For a function \(f : \mathbb{R}\to \mathbb{R}\), define \[\sup f = \left\lbrace f(x) : x\in \mathbb{R} \right\rbrace.\] (That is, \(\sup f\) is the \(\sup\) of the range of \(f\).) Prove that if \(f_1, f_2 : \mathbb{R}\to \mathbb{R}\) are both functions, then \[\sup \left( f_1 + f_2 \right) \leq \sup \left( f_1 \right) + \sup \left( f_2 \right).\] Give an example of functions \(f_1\) and \(f_2\) such that the inequality is strict, i.e. satisfying \[\sup \left( f_1 + f_2 \right) < \sup \left( f_1 \right) + \sup \left( f_2 \right).\] Why doesn’t this contradict the previous exercise?
Hint
Just to be safe, let’s describe the infimum a bit. You can imagine that the infimum is the mirror image of the supremum — whereas the latter is the least upper bound, the infimum of a (bounded) set is the greatest lower bound. More specifically,
Definition 6.
Let \(S\) be a set of real numbers that’s bounded below, and let \(L\) be a lower bound for \(S\). \(L\) is the infimum or greatest lower bound of \(S\) if for every lower bound \(L’\) of \(S\), \(L \geq L’\). This is denoted by \(L = \inf S \).
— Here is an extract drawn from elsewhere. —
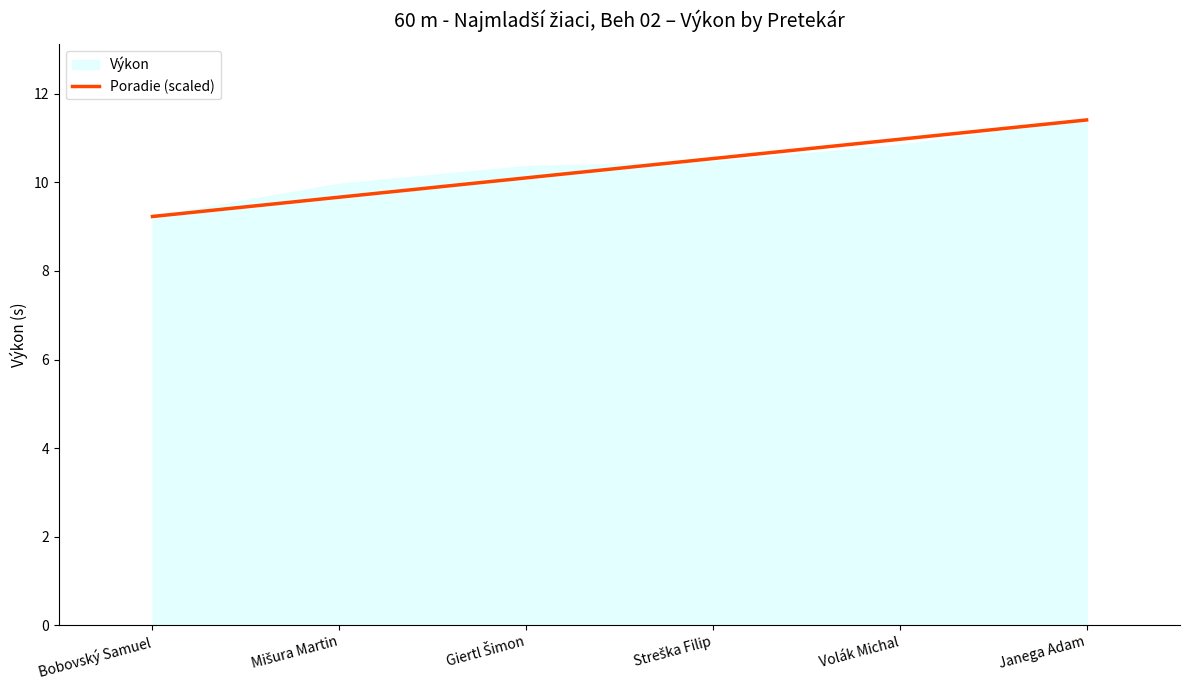

Reading left to right, extract all data points from this chart.

Bobovský Samuel=9.2	Mišura Martin=9.7	Giertl Šimon=10.1	Streška Filip=10.5	Volák Michal=11.0	Janega Adam=11.4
Really, if you hold up the entire real number line to a mirror, (\sup)’s become (\inf)’s and (\leq )’s become (\geq)’s (and vice-versa). So, it’s hopefully unsurprising to see that our proposition from before becomes:
Proposition 7.
Let \(S\) be a set of real numbers that’s bounded from below, and let \(L\) be a lower bound for \(S\). Then, \(L = \inf S\) if and only if for every \(\epsilon > 0\), there exists an \(x\in S\) such that \(x < L + \epsilon \).
I’ll leave the proof as an exercise. You should probably try to write and prove analogues of the previous exercises using \(\inf\)’s instead of \(\sup\)’s!
Exercise 8.
Let \(S\) be a set of real numbers that’s bounded from both above and from below. Suppose \(0 < \inf S\), and let \(\frac{1}{S} = \left\lbrace \frac{1}{x} : x\in S \right\rbrace\). Show that \[\begin{align*} \inf \frac{1}{S} = \frac{1}{\sup S} && \textrm{and} && \sup \frac{1}{S} = \frac{1}{\inf S}. \end{align*}\]